The hardest part of life is letting go. We usually associate that with the bad. I have to let go of my swing speed. (Well, I don’t, not yet, but I will eventually). I have to let go of the pain when I lose a loved one. I have a friend who’s father suffered a very serious fall. He lost much of his mobility, with just major motor skills remaining. If all the surgical and physical therapy options don’t work out, I pray that he’ll be able to let go of his former level of mobility and experience everything in life that he has at this moment. But we also have to let go of the parts of life we loved that are less tangible but are so easy to maintain a strangle on. I had a great high-school experience, especially my senior year. But that was over 10 years ago. It’s beyond time to move on. I’m not in high-school any more. I have over 10 years of multimedia development experience.
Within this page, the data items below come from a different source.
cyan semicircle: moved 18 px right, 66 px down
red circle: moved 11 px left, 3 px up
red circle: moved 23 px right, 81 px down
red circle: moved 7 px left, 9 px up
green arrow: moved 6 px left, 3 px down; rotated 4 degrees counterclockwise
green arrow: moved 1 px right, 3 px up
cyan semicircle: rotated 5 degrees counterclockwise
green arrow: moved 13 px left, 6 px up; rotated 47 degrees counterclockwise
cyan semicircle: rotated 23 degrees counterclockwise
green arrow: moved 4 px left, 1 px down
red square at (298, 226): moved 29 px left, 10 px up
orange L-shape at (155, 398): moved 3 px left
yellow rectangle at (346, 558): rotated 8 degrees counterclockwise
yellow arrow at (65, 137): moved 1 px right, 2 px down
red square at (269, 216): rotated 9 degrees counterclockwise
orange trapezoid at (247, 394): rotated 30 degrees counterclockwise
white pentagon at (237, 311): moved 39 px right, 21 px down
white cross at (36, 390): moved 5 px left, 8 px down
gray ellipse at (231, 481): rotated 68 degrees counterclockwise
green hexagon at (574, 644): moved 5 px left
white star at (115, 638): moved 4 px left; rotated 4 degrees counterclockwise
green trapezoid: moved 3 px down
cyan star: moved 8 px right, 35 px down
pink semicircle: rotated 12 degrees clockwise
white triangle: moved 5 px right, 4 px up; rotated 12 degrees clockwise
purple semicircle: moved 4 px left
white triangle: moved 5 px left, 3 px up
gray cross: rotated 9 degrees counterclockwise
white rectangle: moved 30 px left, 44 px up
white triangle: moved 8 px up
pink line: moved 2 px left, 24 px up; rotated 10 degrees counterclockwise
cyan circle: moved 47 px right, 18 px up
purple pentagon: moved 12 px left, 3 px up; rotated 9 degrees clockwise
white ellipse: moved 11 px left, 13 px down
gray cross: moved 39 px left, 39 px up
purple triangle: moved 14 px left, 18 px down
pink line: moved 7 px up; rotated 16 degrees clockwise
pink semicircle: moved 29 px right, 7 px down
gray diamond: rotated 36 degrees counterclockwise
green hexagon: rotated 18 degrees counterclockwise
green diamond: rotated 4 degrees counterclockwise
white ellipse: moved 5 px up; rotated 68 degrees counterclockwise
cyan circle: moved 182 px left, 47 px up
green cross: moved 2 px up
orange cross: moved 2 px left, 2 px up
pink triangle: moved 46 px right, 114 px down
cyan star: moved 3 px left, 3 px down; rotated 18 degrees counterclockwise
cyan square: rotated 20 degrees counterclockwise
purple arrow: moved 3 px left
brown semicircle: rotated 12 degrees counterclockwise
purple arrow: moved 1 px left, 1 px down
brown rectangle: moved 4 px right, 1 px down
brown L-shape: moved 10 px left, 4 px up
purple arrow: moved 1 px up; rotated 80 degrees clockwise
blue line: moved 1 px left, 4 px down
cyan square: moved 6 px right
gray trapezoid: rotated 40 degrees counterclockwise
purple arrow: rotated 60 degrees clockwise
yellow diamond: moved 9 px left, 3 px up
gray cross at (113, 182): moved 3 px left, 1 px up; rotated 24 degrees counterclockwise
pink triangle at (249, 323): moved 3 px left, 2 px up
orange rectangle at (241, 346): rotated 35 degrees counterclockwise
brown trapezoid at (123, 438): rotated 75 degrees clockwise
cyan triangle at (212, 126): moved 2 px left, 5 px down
I’m not the little kid begging for work, hoping you won’t see through some sort of façade that belies my inabilities. I had to learn to let go of that. Now, in a life that is closer to balanced, what can I hold on to? What do I have at this moment in time that makes it unique and infinitely livable to the point that I’ll need to learn to let go of it? So much. Family, immediate and extended. Friends. Church. A career. A better understanding of a God who sees me for who I am, and who I can be. My prayer for this season, “Grant me the strength to outdrive my little brother for as long as possible, and when I can’t do that anymore, let me keep my senility long enough to outsmart him in the rest of the game.” (He usually beats me anyway, but I’m longer and straighter off the tee.)